=== TO DO ===
A. Name every statistical software or programming language that the post on Relative Weight Analysis says it covers.
B. Duplicate the passage of the Relative Weight Analysis post that begins at the words "Relative Weight Analysis is" and ends after "difficult to interpret.".
C. Write the next part of the post on Relative Weight Analysis, starting after its last sentence.

═══ QUOTED PASSAGE

This post includes detailed explanation of Relative Weight Analysis (RWA) along with its implementation in statistical softwares and programming like R, Python, SPSS and SAS.
RWA is quite popular in survey analytics world, mainly used to perform driver/impact analysis. For example which human resource driver makes employees stay or leave the organisation. Is 'pay' driver important than 'work-life balance'?. It is also called Relative Importance Analysis.
Relative Weight Analysis is a useful technique to calculate the relative importance of predictors (independent variables) when independent variables are correlated to each other. It is an alternative to multiple regression technique and it addresses multicollinearity problem and also helps to calculate the importance rank of variables. It helps to answer "Which variable is the most important and rank variables based on their contribution to R-Square".
When independent variables are correlated, it is difficult to determine the correct prediction power of each variable. Hence, it is difficult to rank them as we are unable to estimate coefficients correctly. Statistically, multicollinearity can increase the standard error of the coefficient estimates and make the estimates very sensitive to minor changes in the model. It means the coefficients are biased and difficult to interpret.
It creates a set of new independent variables that are the maximally related to the original independent variables but are uncorrelated to each other. Because these new transformed independent variables are uncorrelated to each other, the dependent variable can be regressed onto this new set of independent variables producing a series of standardized regression coefficients.
How to calculate Relative Weight Analysis?
Below are the steps to calculate Relative Weight Analysis (RWA)

══════
═══ RAW DATA

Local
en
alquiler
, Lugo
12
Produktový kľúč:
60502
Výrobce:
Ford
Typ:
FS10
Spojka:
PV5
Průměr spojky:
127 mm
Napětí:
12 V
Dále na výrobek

══════

=== ANSWERS TO THE EXERCISE ===
A. R, Python, SPSS, SAS

B.
Relative Weight Analysis is a useful technique to calculate the relative importance of predictors (independent variables) when independent variables are correlated to each other. It is an alternative to multiple regression technique and it addresses multicollinearity problem and also helps to calculate the importance rank of variables. It helps to answer "Which variable is the most important and rank variables based on their contribution to R-Square".
When independent variables are correlated, it is difficult to determine the correct prediction power of each variable. Hence, it is difficult to rank them as we are unable to estimate coefficients correctly. Statistically, multicollinearity can increase the standard error of the coefficient estimates and make the estimates very sensitive to minor changes in the model. It means the coefficients are biased and difficult to interpret.

C.
- Compute correlation matrix between independent variables
- Calculate Eigenvector and Eigenvalues on the above correlation matrix
- Calculate diagonal matrix of eigenvalue and then take square root of the diagonal matrix
- Calculate matrix multiplication of eigenvector, matrix in step 3 and Transpose of Eigenvector
- Square the above matrix
- To calculate the partial effect of each independent variable on dependent variable, calculate matrix multiplication of [Inverse of matrix in step 4] and correlation matrix [between dependent and independent variables (i.e. 1 X 1 matrix)]
- To calculate R-Square, sum the above matrix (Step 6 matrix)
- To calculate raw relative weights, calculate matrix multiplication of [matrix in step 5] and [Square of matrix in step 6]
- To calculate raw relative weights as percentage of R-Square, divide raw relative weights by r-square and then multiply it by 100.
In the next section I have included programs to run RWA Analysis. Before running the analysis, it is important to ensure you don't have missing values in both independent and dependent variables. If you have missing values, it is important to impute or remove them. Also ensure you provide only numeric values in the target
and predictors
arguments in the programs below.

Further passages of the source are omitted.